Johnson was born with a silver spoon in his mouth, and with which he has been able to cut himself. From Eton, the world’s most exclusive boarding school, Johnson sailed into Oxford University, where he distinguished himself as president of its debating society, The Oxford Union. Many a future prime minister has honed his skills debating at Oxford, and it seemed inevitable that Johnson would find his way into parliament. In 2001, he became a Conservative member.
Johnson’s running for mayor of London had all the characteristics of William F. Buckley Jr.’s running for mayor of New York. The only difference is that Johnson secured–to the horror of his party–the formal Conservative nomination, and now he is the mayor. At 43, he is one of the few executive mayors in England. He is a man known for his dazzling white hair, disorganization, irreverently witty tongue, and a sense that absolutely everything is not to be taken seriously.
Johnson was aided in his campaign because he was running against an equally bizarre, but more calculating, Ken Livingstone, also known as “Red Ken.” Livingstone had a long history in London politics and was elected to the new post of executive mayor eight years ago. Livingstone’s admiration of Fidel Castro and Hugo Chavez, coupled with his newly found affection for big business, offended the left and the right of his party.
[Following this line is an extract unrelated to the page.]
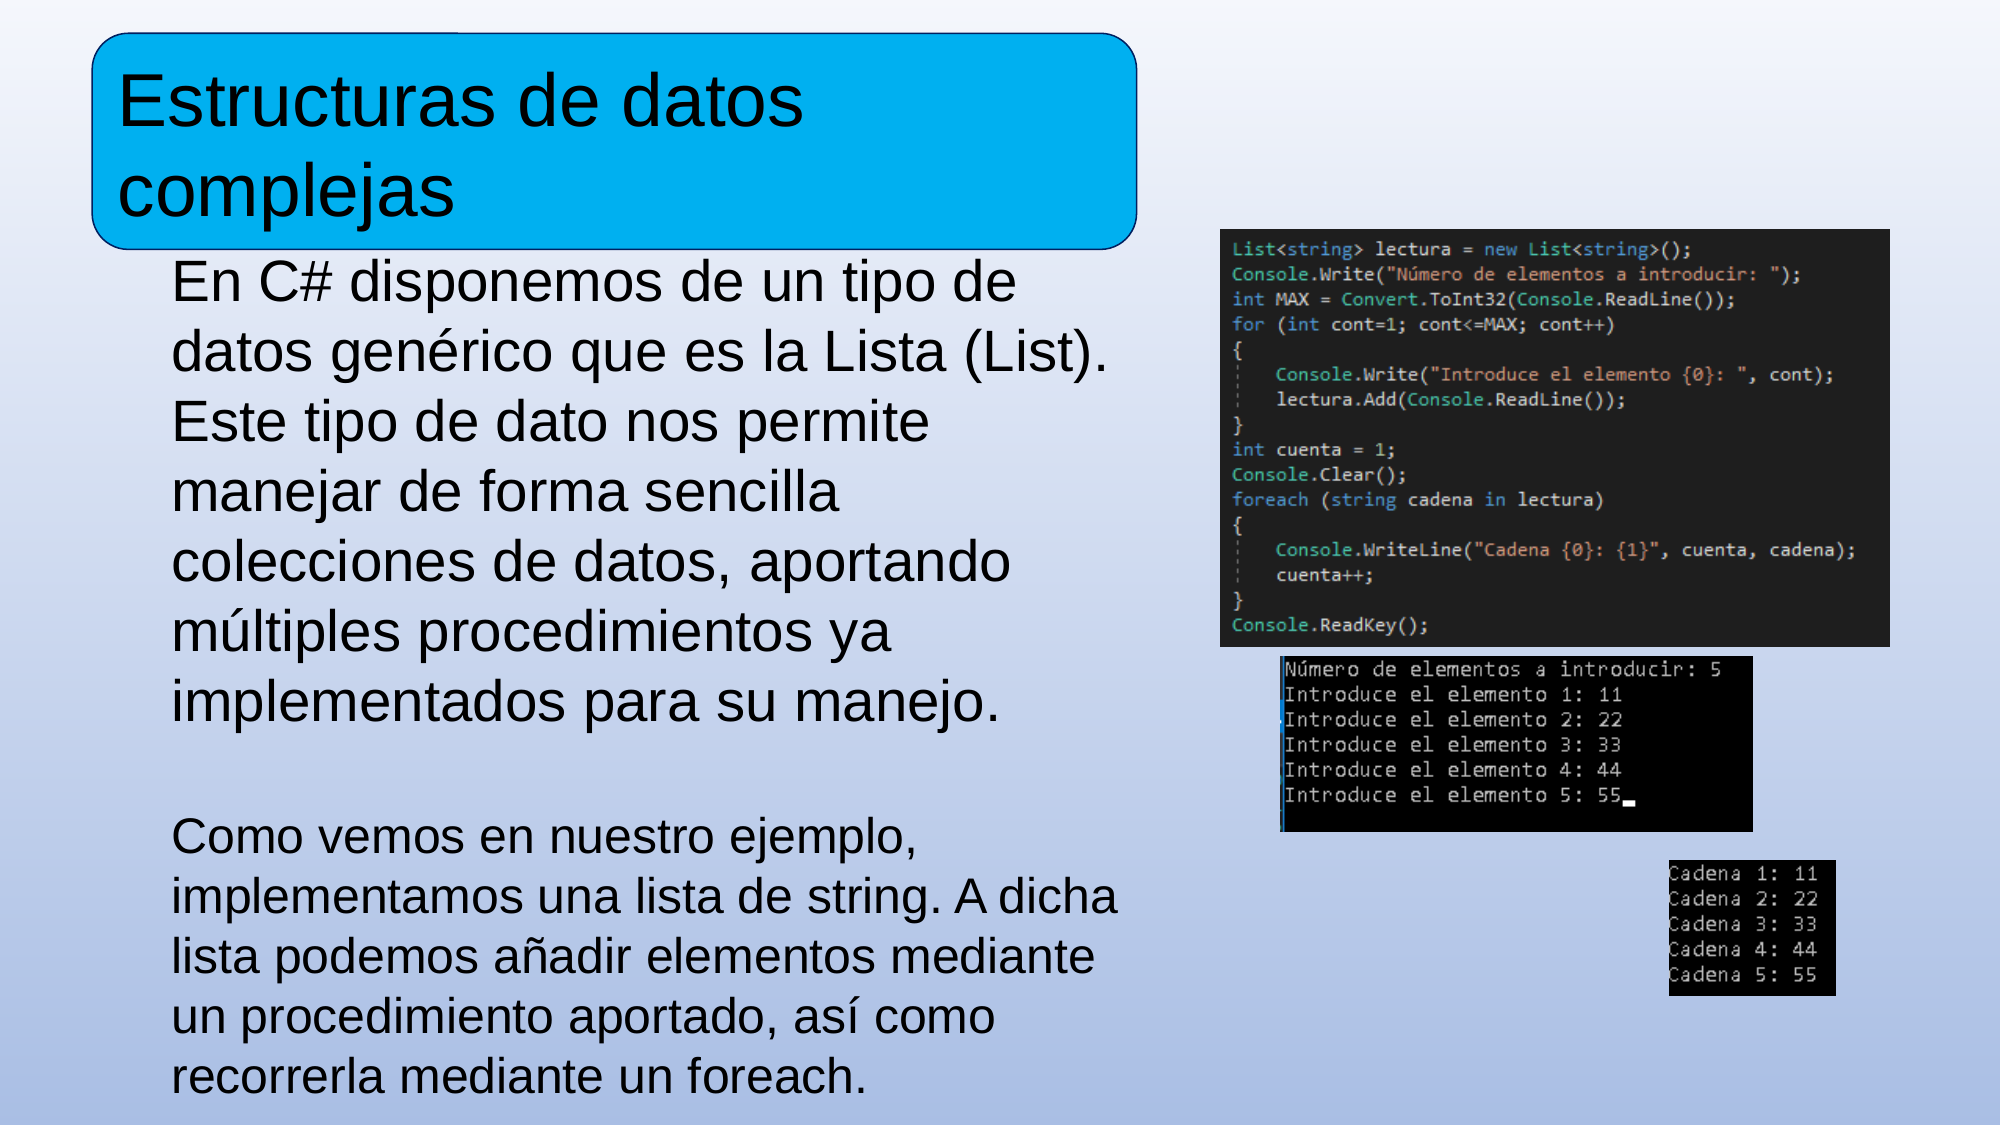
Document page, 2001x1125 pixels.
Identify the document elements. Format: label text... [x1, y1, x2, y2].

Yet, to his credit, Livingstone introduced congestion pricing, which has eased London traffic, and coped with the al-Qaeda subway bombings on July 7, 2005.
But in this election, the big issues like the 2012 Olympic Games in London and street crime were dwarfed by a silly argument over buses. Livingstone had decided that it was time to replace London’s double-decker fleet with flexible single-deck buses, commonly called “bendy” buses. The argument is one of tradition versus modernity. Johnson, who mostly rides a bicycle, wants the double-decker Routemaster buses redesigned and saved. He wants to ban the bendy buses that he believes hurt the image of London as well as being, well, un-English: the Routemasters are made in England and the bendys are made in Germany.
The Conservative Party is not so happy about Johnson winning the executive mayoral race. They feel that he will embarrass the party leader, David Cameron, and generally humiliate Tory values. Johnson has the wit of Will Rodgers and none of the temperance. Here are some of Boris’s best:
“My friends, as I have discovered myself, there are no disasters, only opportunities. And, indeed, opportunities for fresh disasters.”
“I don’t see why people are so snooty about Channel 5. It has some respectable documentaries about the Second World War. It also devotes considerable airtime to investigations into lap dancing, and other related and vital subjects.”
“I love tennis with a passion. I challenged Boris Becker to a match once and he said he was up for it, but he never called back. I bet I could make him run around.”
“I have as much chance of becoming prime minister as of being decapitated by a Frisbee or of finding Elvis.”